In the 1970s, the City, desperate for revenue, allowed Kmart to plop a suburban-style big-box store just north of Lake and Nicollet, in the heart of south Minneapolis. The City has kicked itself for that decision ever since and many lobbied for the big box store’s removal.
After years of dealmaking, City officials, including current and former electeds, gathered in front of the Kmart on Sunday morning for a ceremonial sledging-of-the-walls. They all took turns driving their sledgehammers on three wood panels temporarily erected in front of the Kmart.
The imminent demolition of the Kmart, which was to take place next year, is now expedited because of a two-alarm fire that occurred on Oct. 20. City Council is expected to approve a contract for the building's demolition this week.
At the press conference on Sunday, City officials said the cause of the fire was undermined.
Once demolition is complete, City officials anticipate the site will be an empty lot for all of 2024. They said they may host events on the site as part of their ongoing community engagement for reconnecting Nicollet Avenue and redeveloping the site. The City plans to reconnect the two discontinuous segments of Nicollet Avenue by 2025, with development to follow.
Mayor Jacob Frey said the City did not consider using the Kmart building as a temporary respite for the unhoused because “it’s unsafe.” Housing advocates contend the fire at the Kmart could have been avoided had the City used the building as a respite for the unhoused, who are subject to relatively-frequent sweeps by City officials.

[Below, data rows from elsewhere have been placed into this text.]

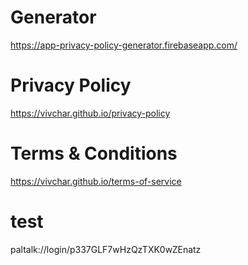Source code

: # Generator
https://app-privacy-policy-generator.firebaseapp.com/

# Privacy Policy
https://vivchar.github.io/privacy-policy

# Terms & Conditions
https://vivchar.github.io/terms-of-service

# test
paltalk://login/p337GLF7wHzQzTXK0wZEnatz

“I’m upset seeing this structure going up in flames,” the leader of an East Phillips encampment, Camp Nenookaasi, Nicole Mason said at a press conference on Oct. 20. “This could have been tiny homes, this could have been a solution a long time ago.”
Public Works Director Margaret Anderson Kelliher said they do not have plans to turn the site into a City-sanctioned encampment to address its homelessness crisis because it is not an ideal location.